Why Is Today Different?

Sigrid Fowler

All writers in Op Ed are here to inform and acknowledge issues of importance to our communities, however these writings represent the views and opinions of the authors and not necessarily of The Advertiser.

​The Jewish community celebrated April 16 this year, and at the Passover meal, the youngest was to say, “Why is tonight different from all other nights?” The answer is the deliverance from Egypt remembered at this annual observance. On Resurrection Sunday, we Christians will do well to ask ourselves, why is today different?

​First, this day is different because it’s a celebration. The resurrection of Jesus Christ is of course at the heart of everything, this we all know. Who would believe a report thatsomeone who has died is now alive? This person not only left the tomb but went about for weeks meeting, talking to disciples and followers—on one occasion, five hundred of them. We celebrate Jesus Christ because when he suffered indescribable agony on the cross, died, and was buried, it was all for us. We celebrate the new life he heralded when he rose.

​A heritage has flowed from the fact of Jesus’ resurrection–a faith, a way of life for millennia. For those of us who grew up in Christianity, the celebration of Jesus’ resurrection is something we’ve always done. Does this make it any less significant? No, this is a time to marvel again at the astonishing thing we all believe. Though worship on Easter Sunday is a matter of course, a tradition, we need not give in to the dulling effects of habit when we do the expected on this different day. This is a day to be valued as a worthy heritage, a tradition to be preserved, truth that must be passed on. The Bible is full of calls to remember, to honor what God has done for his people in the past. Can any deed of the Almighty match the resurrection of Jesus Christ? Resurrection Day is a day we’re accustomed to, but different every year—the same wonder confronting us with new joy, new surprise and gratitude.

​This day is also different in its sharp reminder that death can now be anticipated without fear or dread. Our hope turns aside this grim fact of human experience. The writer of Hebrews says: “Since therefore the children share in flesh and blood, he himself likewise shared the same things, that through death he might destroy the one who has the power of death–that is, the devil—and deliver all those who through fear of death were subject to bondage their whole lives”(Heb 2: 14-15). Is fear of death bondage? Perhaps. It’s also been described as a terminal disease, one that cannot be cured.Jesus said, “A little while longer, and the world will see me no more, but you will see me. Because I live, you also will live” (John 14: 19). The resurrection of Jesus sets aside anxiety and fear of death. We don’t have that drag on our morale, we can put our energies into living. Not fear death? Doesn’t everyone? If we don’t, we’re different, and when we set apart a day to remember Jesus’ resurrection, we’re celebrating something exceptional, something different from what humans usually think we can expect.

**Requirement 1:**
According to the op-ed on Resurrection Sunday, on what date did the Jewish community celebrate this year?
**Requirement 2:**
Proceed with the op-ed on Resurrection Sunday, starting after its last sentence.

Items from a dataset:

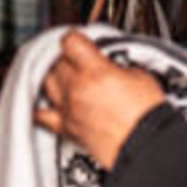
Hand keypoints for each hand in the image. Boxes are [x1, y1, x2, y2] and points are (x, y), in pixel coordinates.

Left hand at [35, 30, 164, 168]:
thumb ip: (119, 66)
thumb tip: (112, 66)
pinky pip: (41, 116)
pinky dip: (39, 107)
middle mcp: (76, 88)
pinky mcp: (67, 128)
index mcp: (95, 71)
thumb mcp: (140, 77)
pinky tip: (39, 103)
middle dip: (66, 58)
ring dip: (53, 76)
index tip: (79, 40)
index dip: (75, 38)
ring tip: (62, 75)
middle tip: (77, 59)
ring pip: (46, 82)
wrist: (146, 148)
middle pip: (56, 61)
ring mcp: (69, 108)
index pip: (70, 42)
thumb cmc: (147, 118)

**Task output 1:**
April 16

**Task output 2:**
​Another thing different about Resurrection Day is itspast/future feel. We think about Jesus’ death, and we think about our own on some future day. On this different day, we’re living both in first century Jerusalem, where the women gaze at that empty tomb, and in this today of our lives, which will end at some point in the future. Jesus had a word forThomas and for us on this different day parceling our thoughts between past and future: “‘Let not your heart be troubled. You believe in God, believe also in me. In my Father’s house are many mansions. If it were not so, I would have told you. I go to prepare a place for you. And if I go and prepare a place for you, I will come again and receive you to myself that where I am you may be also. And where I go you know and the way you know.’ Thomas said to him, ‘Lord, we don’t know where you’re going, how can we know the way?’ Jesus said, ‘I am the way, the truth, and the life. No one comes to the Father except through me’” (John 14: 1-6).

​To be a follower of Jesus Christ is to be called to a different kind of life. God says again and again in Scripture, “Be holy for I am holy” (Lev 11, 19, 20, and 21; Deut 23, 1 Peter 1, and elsewhere). How different is that? Worse, it’s impossible. We can’t hope even to strive for such a thing without the Spirit of Jesus. He promised this gift, his Holy Spirit, and the resurrection affirmed it. On this different day, the promise never seemed so precious.